[DOCUMENT EXCERPT]
The loss of biodiversity impacts negatively the final results of the business—through the decline in fish stocks that disrupt commodity supply chains, economic losses from disasters such as floods, and supply chain risks arising from business relationships with biodiversity and ecosystems [4]. To explain how the disclosure of biodiversity and extinction affect financial performance, this study focuses on both stakeholder theory and legitimacy theory. Both the legitimacy theory and the stakeholder theory are among the most important theories that explain the orientation of firms toward preparing social responsibility reports.

According to the theory of legitimacy, a firm should sign a social contract that managers agree to implement [17]. Firms must abide by the social contract by implementing many socially desirable measures in exchange for agreeing to their goals [3, 18]. Many researchers (e.g., [26]) have used the theory of legitimacy to interpret corporate social responsibility as volunteering, based on the social contract between it and society. Legitimacy theory indicates that firms may try to legalize their activities by publishing reports of corporate social responsibility, in order to obtain approval and support from the community in support of its continued existence, and thus social responsibility is considered a "license to operate." Legitimacy theory considers that the preparation of corporate social responsibility reports is a social contract between the company and the society in which it operates, providing it with legal legitimacy to own and use natural resources and the possibility of hiring users. Consequently, firms must work in a balanced and rational manner to use community resources with high efficiency and distribute them to society fairly which would give the firm a more acceptable image to the various parties. A firm can exist in the social system when its value is consistent with the value of the larger social system in which it sits. Hence, firms disclose more information in order to gain legitimacy, which ultimately guarantees their existence. Thus, disclosure of the environment is the motivation for firms to legalize their activities and thus enhance their image in front of the social system.

On the other hand, according to the theory of stakeholders, firms should take care of all stakeholders not only shareholders in conducting their business activities but also all stakeholders including the host community, government, suppliers, customers, environmental groups, etc. The stakeholder theory is taken from the perspective of economic interests in all actions. The stakeholder theory considers the effects of its activities on the environment and discloses these issues in its annual report for use by stakeholders [17]. Many researchers (e.g., [17, 27]) have used the theory of stakeholders to explain the social duty of firms toward stakeholders. It refers to the many groups with special interests who can influence the firm or be influenced by the acts or decisions of the firm such as investors, users, customers, government, lobby groups, and society.

[DATASET SECTION]

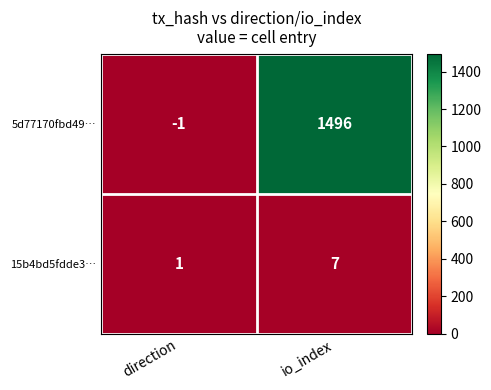

Which series has the largest total across all categories?

5d77170fbd49…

[TASK SET]
A. In the passage on legitimacy and stakeholder theory, what does legitimacy theory say social responsibility is considered?
B. Continue the passage on legitimacy and stakeholder theory from its last sentence.
The material comes from a separate source.

[ANSWER LIST]
A. A "license to operate."

B.
Prior researches (e.g., [28, 29]) assign the social responsibility of firms to the stakeholder theory, which states that the primary goal of firms is to generate and maximize value for all stakeholders, including shareholders or partners, suppliers, distributors, customers, as well as employees and their families, the surrounding environment, the local community, and society as a whole. CSR is a major tool to reach this goal by achieving political, economic, social, and environmental stability for the business community. Several researchers (e.g., [27,28,29]) believe that CSR is the method used by firms to manage and organize their relationships with all of those dealing with them. The importance of this theory lies in the quest to consider the interests of the parties in order to achieve a balance in the responsibility entrusted to the institutions, so that we find that many concepts and positions of social responsibility are related to recent developments in society, such as preventing a polluted environment, which represents a new social position, awareness, and new social responsibility. Social consequences also pressure these firms to assume their responsibilities toward them, as they are considered negative influences on their inputs. So, it must be emphasized that concern for social and environmental responsibility by institutions does not mean that they abandon their economic responsibility in achieving their financial goals, but firms must strive to strike a balance between them.

Legitimacy theorists (e.g., [30]) are clear that firms facing social and political pressures may use disclosure to try to reduce these exposures. Much research [6, 9, 21, 22] showed that biodiversity disclosure stems from a source of self-interest, as firms practice disclosure if there are some benefits related to the disclosure of these risks. Also, many studies [9, 22] have supported the idea that most firms practice impression management when doing biodiversity and extinction disclosure. The firms are concerned with biodiversity and extinction disclosure only when it achieves advantages in terms of reputation and improving the impression they give to stakeholders [22]. Therefore, biodiversity is critical to business survival and therefore must be strengthened [6, 31]. Therefore, the value creation process should take consider the interconnection between multiple capitals concept which include financial, manufactured, environmental, human, social and relationship, intellectual, and natural capital in decision-making related to operating model, risks, and an entity’s strategy. Natural capital presents life on the earth and provides the environment for the other five without which the other capitals would be meaningless [5].

Based on the foregoing, it can be said the relationship of firms with biodiversity is two-way, as firms influence biodiversity and biodiversity affects firms. Therefore, firms must be aware that nature and ecosystems have a fundamentally important value that is directly or indirectly related to the firm activity.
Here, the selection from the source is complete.